Saliva is a unique fluid, which is important for normal functioning of the oral cavity. Diabetes mellitus (DM) is a disease of absolute or relative insulin deficiency characterized by insufficient secretion of insulin by pancreatic beta-cells. The diagnosis of diabetes through blood is difficult in children, older adults, debilitated and chronically ill patients, so diagnosis by analysis of saliva can be potentially valuable as collection of saliva is noninvasive, easier and technically insensitive, unlike blood. The aim of the study was to assess the correlation of fasting blood glucose level (FBG) and fasting salivary glucose level (FSG) in diabetic and non-diabetic patients.
Material and methods: A study was conducted in 40 patients who fulfilled the selection criteria. Patients were categorized into 2 groups -20 patients with diabetes mellitus (Group A) and 20 healthy non-diabetic patients (Group B).
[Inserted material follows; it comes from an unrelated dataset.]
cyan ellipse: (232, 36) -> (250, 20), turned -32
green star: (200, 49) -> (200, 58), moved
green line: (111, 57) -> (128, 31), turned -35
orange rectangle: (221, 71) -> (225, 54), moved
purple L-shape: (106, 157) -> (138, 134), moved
The fasting blood and unstimulated saliva samples were collected from the patients. These samples were estimated using the glucose oxidase‑peroxidase method.
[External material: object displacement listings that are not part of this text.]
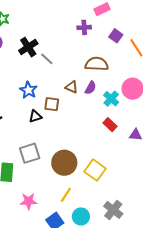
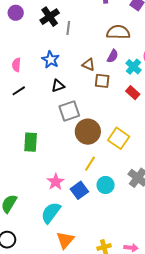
gray line: (47, 59) -> (68, 28), turned 56
brown triangle: (72, 87) -> (88, 65), moved
brown square: (52, 104) -> (102, 81), moved
gray square: (30, 153) -> (69, 111), moved
pink star: (29, 201) -> (56, 182), moved, turned -30

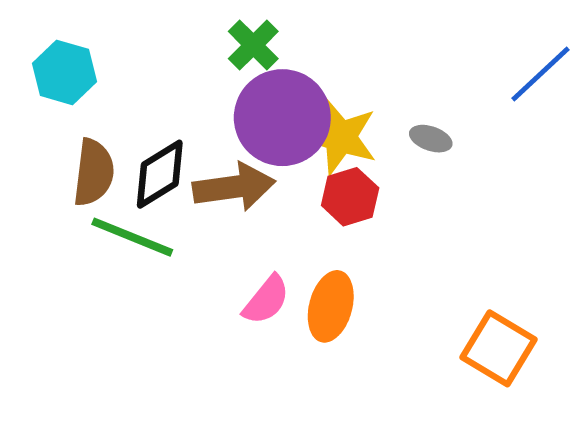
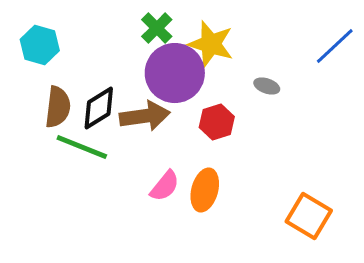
yellow star: (340, 137) -> (211, 44), moved

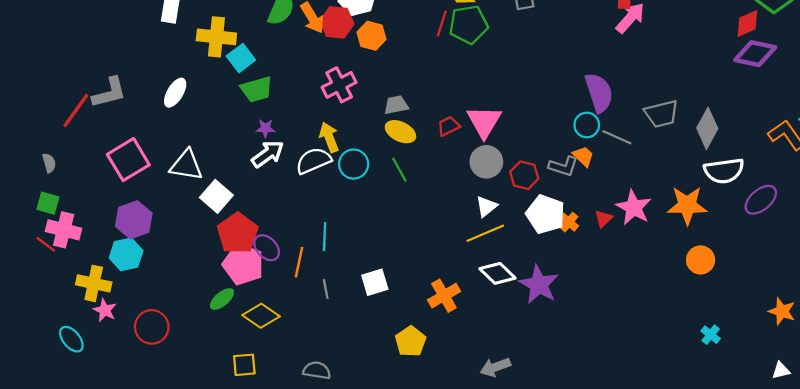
Results: A statistically significant difference (p=0.0001*) was found between the fasting blood glucose level between the 2 groups with mean FBG level in group A (181.55±12.67) and fasting blood glucose level among group B was 73.59±7.56. The mean FSG was higher in diabetic group (13.43± 3.2) than in non-diabetic group (0.72±0.08). A highly statistically significant correlation was found between fasting salivary glucose and fasting blood glucose in both the groups.
Conclusion: In this study, an attempt has been made to diagnose diabetes mellitus by estimating the salivary glucose level in comparison with serum blood glucose level. On the basis of the findings, it was concluded that salivary glucose levels could serve as a potentially noninvasive adjunct to monitor glycemic control in diabetic patients.